先述の自社プロダクトAの短所を取り上げれば、
「単剤同士での降圧効果を比較した場合、収縮期血圧の降下度で4mmHg劣っているが、高齢者での過剰な降圧イベントが少ない」
「内服アドヒアランス上は、1日2回の内服が望ましいため、PTP外装に内服時間を見やすくマークできる仕掛け」
「国内の大規模臨床試験は未実施だが、欧米での試験結果から各種ガイドラインに10年以上採用されている唯一の薬剤」
というように、決してネガティブとは言い切れない、有用な情報も含まれるわけです。

先行したシェアを奪われたくないとか、優位性が発揮できないとかいう非科学的な発想よりも、事実を明確に述べてもらうほうが、選択をする顧客としては役立つ。
あくまでも、人間に投与するのが医療用医薬品なので、長所をいくら並べられても、使いこなしにくくなるばかりです。

となれば、管理人としては、勇ましいメインのキーメッセージと同様、あえて短所を打ち出した”サブ・キーメッセージ”も作るべきだ、と思うのです。

長所と短所を同等に扱うMRこそが、担当者としての信用に値するわけであり、各種の情報発信媒体においても、そのような扱いを重視すべきです。
サブな情報であっても、顧客や患者にとっては最重要なデータともなりうるわけで、覆い隠すよりは堂々と提供してほしい。

こうしたサブ・メッセージは、薬事法の規制はありますが、最大限の手段で日々、啓蒙すべきです。

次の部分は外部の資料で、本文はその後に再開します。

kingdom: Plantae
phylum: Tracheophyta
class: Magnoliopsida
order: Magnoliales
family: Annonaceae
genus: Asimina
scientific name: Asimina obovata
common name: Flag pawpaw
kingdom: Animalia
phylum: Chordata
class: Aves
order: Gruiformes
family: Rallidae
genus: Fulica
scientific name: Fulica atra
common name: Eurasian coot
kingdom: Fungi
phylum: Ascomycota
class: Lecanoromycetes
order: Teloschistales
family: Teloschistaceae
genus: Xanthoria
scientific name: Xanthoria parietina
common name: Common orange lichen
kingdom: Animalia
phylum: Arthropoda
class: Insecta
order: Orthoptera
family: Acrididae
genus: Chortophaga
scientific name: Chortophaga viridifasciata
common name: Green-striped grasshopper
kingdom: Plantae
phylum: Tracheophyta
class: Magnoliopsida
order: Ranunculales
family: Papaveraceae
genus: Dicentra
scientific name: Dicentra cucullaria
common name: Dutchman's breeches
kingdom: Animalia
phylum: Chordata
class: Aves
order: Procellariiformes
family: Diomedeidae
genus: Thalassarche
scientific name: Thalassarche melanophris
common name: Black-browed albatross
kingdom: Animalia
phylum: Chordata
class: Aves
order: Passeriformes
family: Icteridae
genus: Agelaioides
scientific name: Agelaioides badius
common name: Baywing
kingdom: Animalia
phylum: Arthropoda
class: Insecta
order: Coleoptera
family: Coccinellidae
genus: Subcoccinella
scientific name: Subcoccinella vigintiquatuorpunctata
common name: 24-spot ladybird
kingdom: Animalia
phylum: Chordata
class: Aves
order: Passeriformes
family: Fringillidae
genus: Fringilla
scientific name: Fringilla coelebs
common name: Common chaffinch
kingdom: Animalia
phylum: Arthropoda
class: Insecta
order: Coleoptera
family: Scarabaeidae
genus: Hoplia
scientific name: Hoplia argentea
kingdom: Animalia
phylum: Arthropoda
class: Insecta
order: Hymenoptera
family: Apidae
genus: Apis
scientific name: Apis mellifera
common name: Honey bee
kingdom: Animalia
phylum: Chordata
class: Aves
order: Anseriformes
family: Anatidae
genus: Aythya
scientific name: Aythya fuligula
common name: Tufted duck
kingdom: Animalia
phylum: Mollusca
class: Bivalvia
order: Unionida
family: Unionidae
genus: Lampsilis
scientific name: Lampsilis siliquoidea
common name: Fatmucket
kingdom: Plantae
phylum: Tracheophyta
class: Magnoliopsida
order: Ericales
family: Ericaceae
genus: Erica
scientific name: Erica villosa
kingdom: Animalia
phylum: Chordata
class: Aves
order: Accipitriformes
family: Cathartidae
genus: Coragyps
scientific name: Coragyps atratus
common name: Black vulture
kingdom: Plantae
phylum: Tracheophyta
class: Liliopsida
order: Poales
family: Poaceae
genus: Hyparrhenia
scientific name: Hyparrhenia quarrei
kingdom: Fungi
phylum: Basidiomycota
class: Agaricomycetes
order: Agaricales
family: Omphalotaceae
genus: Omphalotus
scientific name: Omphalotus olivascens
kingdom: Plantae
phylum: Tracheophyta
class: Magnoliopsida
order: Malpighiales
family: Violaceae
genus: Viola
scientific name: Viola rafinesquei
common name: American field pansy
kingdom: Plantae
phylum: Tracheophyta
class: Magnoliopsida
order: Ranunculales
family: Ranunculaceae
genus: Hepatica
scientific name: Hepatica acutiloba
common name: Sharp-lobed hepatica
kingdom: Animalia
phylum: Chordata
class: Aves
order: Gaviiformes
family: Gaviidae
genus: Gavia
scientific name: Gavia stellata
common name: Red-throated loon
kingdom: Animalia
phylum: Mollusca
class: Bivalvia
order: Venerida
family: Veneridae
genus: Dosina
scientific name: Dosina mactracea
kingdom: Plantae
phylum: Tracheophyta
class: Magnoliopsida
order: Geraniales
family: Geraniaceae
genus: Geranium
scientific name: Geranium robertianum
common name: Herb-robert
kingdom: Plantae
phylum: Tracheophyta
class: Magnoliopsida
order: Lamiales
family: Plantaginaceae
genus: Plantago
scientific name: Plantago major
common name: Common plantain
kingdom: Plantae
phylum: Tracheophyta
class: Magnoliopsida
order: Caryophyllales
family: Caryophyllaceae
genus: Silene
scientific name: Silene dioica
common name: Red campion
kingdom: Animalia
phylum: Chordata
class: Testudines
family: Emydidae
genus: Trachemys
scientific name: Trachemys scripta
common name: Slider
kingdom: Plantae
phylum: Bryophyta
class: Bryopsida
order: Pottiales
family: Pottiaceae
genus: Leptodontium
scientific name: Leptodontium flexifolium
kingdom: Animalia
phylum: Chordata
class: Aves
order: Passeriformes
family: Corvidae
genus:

販売に不利だからとか、上市後の状況があまり良くないけれど、という製薬企業の態度が、過去の薬害訴訟でも見受けられたように、企業のリスク管理として今後は無視できない。

顧客と医療機関内で対話しているMRに対して、メインとサブの両面をもってキーメッセージを本部側が伝達するようになれば、MR活動は単なる販促と呼ばれなくなることでしょう。
当たらないメイン・キーメッセージに振り回される状況から、サブも自信をもって把握できるMRへと成長できれば、その職業価値はさらに高まるのです。